Supplied text:

****

Lupieliving

living with lupus, day by day, moment by moment

Living with chronic illnesses means that my body is always in flux.  With the condition of my body never being constant, I am not on stable ground.  I always feel like I am walking on a tightrope, on a line that stretches long before me, with no end in sight.  

Walking on this tightrope, I am constantly striving for balance and am afraid of falling.  But factors small and big can affect my “stability”.  I can get sick, or fall ill, without warning and I rarely know what the causes are.  Did I turn my head the wrong way? Did I drink the water too fast? Did I not sleep enough? Or sleep too much? Did I not move enough? Or move too much? Did I eat too much? Or not eat enough? Is the medicine making me sick? Is the hair band too tight? Is it too hot? Are my clothes too tight? Did I wear my contacts too long?

****

(Stored data entries)
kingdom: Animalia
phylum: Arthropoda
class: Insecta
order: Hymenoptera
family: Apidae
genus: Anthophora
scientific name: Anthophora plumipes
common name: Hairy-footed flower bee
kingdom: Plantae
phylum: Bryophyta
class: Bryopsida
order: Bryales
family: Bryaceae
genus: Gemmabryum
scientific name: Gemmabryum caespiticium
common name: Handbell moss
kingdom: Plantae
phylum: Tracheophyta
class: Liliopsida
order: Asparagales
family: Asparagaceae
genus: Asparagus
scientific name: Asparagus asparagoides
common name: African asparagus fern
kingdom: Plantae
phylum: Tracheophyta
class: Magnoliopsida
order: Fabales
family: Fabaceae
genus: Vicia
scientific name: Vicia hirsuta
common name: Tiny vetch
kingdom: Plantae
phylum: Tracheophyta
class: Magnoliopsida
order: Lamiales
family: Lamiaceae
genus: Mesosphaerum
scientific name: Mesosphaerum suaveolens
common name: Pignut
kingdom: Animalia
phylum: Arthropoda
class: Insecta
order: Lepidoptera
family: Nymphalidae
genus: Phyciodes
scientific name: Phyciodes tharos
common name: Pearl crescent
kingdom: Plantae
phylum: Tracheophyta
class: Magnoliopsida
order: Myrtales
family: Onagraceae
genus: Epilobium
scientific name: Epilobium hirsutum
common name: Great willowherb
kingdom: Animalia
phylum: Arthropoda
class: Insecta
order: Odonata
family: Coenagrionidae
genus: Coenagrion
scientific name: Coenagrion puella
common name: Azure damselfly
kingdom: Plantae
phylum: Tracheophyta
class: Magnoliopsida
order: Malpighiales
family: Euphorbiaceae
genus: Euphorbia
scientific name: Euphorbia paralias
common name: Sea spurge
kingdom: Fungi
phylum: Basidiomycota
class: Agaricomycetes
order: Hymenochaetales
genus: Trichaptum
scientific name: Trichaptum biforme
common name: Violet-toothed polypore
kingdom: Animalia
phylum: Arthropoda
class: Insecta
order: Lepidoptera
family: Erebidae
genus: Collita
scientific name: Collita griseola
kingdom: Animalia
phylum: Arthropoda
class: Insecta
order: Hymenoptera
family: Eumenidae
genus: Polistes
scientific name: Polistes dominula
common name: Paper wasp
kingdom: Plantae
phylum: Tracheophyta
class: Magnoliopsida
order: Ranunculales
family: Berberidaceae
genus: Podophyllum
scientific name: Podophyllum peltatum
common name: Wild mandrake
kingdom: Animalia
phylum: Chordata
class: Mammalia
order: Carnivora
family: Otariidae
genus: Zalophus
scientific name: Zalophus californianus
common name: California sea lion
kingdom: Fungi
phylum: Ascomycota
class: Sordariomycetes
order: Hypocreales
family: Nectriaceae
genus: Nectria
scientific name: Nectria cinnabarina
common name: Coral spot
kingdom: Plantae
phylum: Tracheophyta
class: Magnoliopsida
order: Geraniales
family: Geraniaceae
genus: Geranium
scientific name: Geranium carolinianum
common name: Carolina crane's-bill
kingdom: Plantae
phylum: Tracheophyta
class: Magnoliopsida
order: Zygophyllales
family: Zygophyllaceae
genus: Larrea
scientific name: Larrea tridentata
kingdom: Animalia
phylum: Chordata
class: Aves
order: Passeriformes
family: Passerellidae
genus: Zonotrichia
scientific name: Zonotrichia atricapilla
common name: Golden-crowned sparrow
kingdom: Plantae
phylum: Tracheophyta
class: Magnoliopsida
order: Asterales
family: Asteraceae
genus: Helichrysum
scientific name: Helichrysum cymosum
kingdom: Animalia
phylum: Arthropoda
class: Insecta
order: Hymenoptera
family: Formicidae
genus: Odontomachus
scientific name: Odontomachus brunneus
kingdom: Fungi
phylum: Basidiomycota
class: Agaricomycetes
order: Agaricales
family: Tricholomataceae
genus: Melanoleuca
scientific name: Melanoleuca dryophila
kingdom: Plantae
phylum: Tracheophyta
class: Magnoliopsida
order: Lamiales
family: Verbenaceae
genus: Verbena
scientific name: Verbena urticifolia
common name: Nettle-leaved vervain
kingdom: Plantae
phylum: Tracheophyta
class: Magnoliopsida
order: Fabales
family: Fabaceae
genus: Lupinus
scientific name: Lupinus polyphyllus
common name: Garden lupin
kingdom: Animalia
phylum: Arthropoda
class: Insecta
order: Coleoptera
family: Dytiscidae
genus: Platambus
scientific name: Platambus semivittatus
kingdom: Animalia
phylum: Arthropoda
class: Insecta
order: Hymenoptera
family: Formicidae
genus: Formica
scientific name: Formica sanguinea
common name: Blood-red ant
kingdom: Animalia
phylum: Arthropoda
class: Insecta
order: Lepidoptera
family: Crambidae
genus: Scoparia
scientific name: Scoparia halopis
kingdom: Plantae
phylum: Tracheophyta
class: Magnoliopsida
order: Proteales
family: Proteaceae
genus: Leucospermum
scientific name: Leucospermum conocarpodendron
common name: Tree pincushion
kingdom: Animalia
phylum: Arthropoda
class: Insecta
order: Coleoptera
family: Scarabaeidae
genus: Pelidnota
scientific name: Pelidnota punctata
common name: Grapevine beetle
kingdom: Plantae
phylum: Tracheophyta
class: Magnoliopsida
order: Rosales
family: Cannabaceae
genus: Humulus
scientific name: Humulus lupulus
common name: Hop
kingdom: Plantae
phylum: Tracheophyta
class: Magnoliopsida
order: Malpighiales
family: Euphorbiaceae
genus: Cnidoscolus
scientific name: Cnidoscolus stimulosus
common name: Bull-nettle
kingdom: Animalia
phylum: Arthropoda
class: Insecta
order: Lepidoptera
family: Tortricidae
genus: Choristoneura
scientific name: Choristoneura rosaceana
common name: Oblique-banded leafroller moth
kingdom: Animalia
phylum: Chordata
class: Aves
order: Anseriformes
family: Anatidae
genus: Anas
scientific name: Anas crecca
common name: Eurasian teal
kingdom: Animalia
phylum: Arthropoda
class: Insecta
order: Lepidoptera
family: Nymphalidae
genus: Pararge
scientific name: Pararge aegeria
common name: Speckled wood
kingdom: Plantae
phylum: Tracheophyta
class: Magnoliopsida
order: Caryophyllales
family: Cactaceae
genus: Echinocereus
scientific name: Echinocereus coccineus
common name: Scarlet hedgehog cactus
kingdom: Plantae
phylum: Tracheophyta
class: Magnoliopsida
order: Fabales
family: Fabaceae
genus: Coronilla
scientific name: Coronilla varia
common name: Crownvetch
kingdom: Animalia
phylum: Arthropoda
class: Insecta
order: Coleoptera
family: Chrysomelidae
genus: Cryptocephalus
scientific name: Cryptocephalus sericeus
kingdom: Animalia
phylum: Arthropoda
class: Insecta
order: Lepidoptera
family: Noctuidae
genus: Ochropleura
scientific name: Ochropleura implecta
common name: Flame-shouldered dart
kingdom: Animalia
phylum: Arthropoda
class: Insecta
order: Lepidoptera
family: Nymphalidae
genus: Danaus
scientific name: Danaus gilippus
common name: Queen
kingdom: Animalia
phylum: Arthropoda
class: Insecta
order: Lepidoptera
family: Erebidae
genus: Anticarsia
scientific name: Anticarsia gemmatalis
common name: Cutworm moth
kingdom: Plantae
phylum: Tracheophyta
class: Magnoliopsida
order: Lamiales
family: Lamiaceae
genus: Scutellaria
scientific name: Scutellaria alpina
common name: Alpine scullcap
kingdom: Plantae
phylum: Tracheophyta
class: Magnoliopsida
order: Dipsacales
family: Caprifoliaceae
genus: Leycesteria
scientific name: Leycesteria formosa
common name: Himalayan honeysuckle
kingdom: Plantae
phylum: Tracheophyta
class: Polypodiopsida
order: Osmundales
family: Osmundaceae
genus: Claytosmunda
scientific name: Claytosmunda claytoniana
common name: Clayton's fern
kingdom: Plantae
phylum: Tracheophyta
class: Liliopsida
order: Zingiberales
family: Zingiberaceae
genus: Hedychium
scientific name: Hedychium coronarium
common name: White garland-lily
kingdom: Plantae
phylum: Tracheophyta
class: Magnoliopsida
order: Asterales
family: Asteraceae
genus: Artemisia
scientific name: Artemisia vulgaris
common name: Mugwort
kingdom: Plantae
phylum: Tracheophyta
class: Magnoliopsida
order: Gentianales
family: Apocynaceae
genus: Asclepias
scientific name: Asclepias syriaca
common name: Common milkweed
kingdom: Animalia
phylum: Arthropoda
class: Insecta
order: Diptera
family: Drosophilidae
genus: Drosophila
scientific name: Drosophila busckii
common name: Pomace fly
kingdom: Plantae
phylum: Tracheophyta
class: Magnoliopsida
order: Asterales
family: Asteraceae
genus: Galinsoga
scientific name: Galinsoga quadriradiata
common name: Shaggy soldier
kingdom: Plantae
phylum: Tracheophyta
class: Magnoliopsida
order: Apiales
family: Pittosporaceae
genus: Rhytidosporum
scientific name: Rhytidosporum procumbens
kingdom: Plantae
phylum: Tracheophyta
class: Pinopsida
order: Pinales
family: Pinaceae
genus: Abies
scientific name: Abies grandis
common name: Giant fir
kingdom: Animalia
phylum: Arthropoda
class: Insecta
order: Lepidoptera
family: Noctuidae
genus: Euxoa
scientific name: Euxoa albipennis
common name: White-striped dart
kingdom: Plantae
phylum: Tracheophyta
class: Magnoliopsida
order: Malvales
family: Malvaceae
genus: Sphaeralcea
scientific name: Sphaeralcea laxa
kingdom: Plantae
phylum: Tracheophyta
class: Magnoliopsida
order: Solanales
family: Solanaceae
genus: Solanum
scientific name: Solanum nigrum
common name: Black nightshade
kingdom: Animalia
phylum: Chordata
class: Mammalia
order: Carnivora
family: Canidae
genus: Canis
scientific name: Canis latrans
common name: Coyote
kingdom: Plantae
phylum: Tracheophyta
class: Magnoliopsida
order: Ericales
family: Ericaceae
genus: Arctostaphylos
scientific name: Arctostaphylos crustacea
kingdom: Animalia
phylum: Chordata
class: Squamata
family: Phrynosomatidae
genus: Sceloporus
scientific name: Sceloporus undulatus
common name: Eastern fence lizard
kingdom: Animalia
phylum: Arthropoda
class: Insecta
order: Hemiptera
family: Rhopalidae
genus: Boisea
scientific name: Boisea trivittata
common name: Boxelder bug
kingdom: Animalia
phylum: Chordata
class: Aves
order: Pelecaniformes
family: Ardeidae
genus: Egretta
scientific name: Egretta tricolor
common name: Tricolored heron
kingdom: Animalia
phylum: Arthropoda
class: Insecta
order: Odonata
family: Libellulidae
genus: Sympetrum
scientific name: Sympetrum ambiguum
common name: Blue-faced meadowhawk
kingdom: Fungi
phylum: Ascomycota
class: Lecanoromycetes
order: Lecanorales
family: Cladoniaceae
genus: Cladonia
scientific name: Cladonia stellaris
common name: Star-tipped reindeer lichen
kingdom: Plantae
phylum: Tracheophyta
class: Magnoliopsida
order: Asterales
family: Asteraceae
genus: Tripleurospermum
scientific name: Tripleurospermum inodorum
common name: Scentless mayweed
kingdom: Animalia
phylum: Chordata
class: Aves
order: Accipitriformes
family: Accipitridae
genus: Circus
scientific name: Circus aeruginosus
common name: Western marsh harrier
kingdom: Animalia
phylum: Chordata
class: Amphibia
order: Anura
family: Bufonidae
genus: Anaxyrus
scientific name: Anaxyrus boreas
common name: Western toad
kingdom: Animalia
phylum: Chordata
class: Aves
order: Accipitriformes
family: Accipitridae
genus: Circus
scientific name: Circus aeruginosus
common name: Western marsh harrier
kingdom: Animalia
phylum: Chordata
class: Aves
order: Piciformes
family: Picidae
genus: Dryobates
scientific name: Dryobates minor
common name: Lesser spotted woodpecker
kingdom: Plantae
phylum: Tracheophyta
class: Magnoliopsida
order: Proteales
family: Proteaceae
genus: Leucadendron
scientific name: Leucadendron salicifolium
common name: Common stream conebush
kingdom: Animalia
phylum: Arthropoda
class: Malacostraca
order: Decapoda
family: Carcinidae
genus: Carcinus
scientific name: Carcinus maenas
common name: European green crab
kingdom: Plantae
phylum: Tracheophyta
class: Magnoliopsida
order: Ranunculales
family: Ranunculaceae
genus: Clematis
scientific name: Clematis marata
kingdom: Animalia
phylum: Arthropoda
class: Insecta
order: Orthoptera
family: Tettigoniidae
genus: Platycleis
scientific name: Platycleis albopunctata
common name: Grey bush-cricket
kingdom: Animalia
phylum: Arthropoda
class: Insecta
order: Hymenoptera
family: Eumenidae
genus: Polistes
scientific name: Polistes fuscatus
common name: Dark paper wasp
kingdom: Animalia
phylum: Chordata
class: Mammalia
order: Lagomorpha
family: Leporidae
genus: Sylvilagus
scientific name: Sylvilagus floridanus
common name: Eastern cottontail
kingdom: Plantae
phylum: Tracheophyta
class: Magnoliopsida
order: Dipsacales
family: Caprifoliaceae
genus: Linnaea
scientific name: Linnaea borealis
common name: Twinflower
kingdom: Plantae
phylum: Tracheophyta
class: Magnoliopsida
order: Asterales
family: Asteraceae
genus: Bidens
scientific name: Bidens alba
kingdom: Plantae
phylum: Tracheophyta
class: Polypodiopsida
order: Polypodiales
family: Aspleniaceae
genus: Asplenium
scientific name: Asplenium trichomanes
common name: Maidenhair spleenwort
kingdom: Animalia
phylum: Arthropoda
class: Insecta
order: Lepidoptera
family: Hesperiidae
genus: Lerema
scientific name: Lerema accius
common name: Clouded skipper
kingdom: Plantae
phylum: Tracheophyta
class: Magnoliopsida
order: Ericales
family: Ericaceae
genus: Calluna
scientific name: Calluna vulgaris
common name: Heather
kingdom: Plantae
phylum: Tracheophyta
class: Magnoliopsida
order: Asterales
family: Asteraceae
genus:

****

Assignment 1:
In the text about living with lupus, what does the writer say they always feel like they are walking on?
Assignment 2:
Translate this sentence from the text about living with lupus into Spanish: "Living with chronic illnesses means that my body is always in flux."

Answer section 1:
A tightrope.

Answer section 2:
Vivir con enfermedades crónicas significa que mi cuerpo está siempre en constante cambio.